Mixed media environmental artist

Bryant Holsenbeck is a mixed media environmental artist, activist, educator, and author based in Durham, North Carolina.

== Early life and education ==
Holsenbeck's father was a textile engineer. Holsenbeck earned her bachelor's degree in sociology and her Master of Education from the University of North Carolina at Chapel Hill.

== Career ==
Holsenbeck uses a variety of both natural and human-made materials to create art out of repurposed items that might otherwise be discarded. Her artwork includes wrapping and weaving techniques, wire sculpting, small animal sculptures, and large-scale installations. Examples of her work include small bird sculptures made with discarded materials and large waterfall installations made of plastic bottles.
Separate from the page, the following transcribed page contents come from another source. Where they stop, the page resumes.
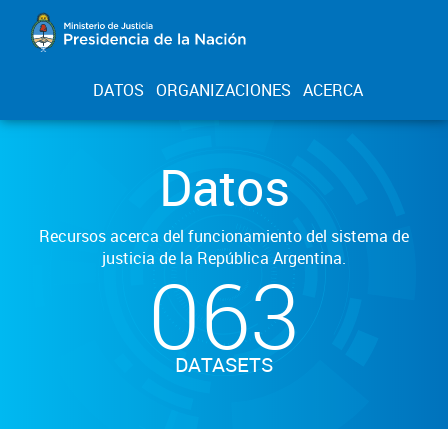
DATOS
ORGANIZACIONES
ACERCA
Datos
Recursos acerca del funcionamiento del sistema de
justicia de la República Argentina.
063
DATASETS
Holsenbeck's environmental art conveys importance of wildlife, draws attention to ecological devastation and the abundance of plastic waste in the United States, and promotes environmental stewardship.

Holsenbeck has exhibited her artwork and taught workshops for both adults and children in the United States, Australia, and France. She has received a variety of grants and residencies to pursue her environmental arts career.

In 2010, Holsenbeck took on the challenge of living a full year without single-use plastic. She wrote a book about this experience in which she incorporated environmental reflections and artwork, titled The Last Straw: A Continuing Quest for Life without Disposable Plastic, which was published in 2018.

Holsenbeck was a North Carolina Arts Council Artist Fellowship Recipient for her work in the visual arts in 1997 and 2001.

Holsenbeck co-founded The Scrap Exchange, a creative reuse nonprofit located in Durham, North Carolina.

== Publications ==
Holsenbeck's book The Last Straw: A Continuing Quest for Life without Disposable Plastic was published by RCWMS in 2018.

In 2019, PBS published a short documentary feature on Holsenbeck, titled "Bryant Holsenbeck: Environmental Artist." Holsenbeck was featured by authors Kristin Schwain and Josephine Stealey in their 2017 book Rooted, Revived, Reinvented: Basketry in America.

In 2009, RCWMS published a fifteen-minute documentary on Holsenbeck created by filmmaker Margaret Morales, titled Blackbirds, Bottle Caps & Broken Records: Environmental Artist Bryant Holsenbeck at Work.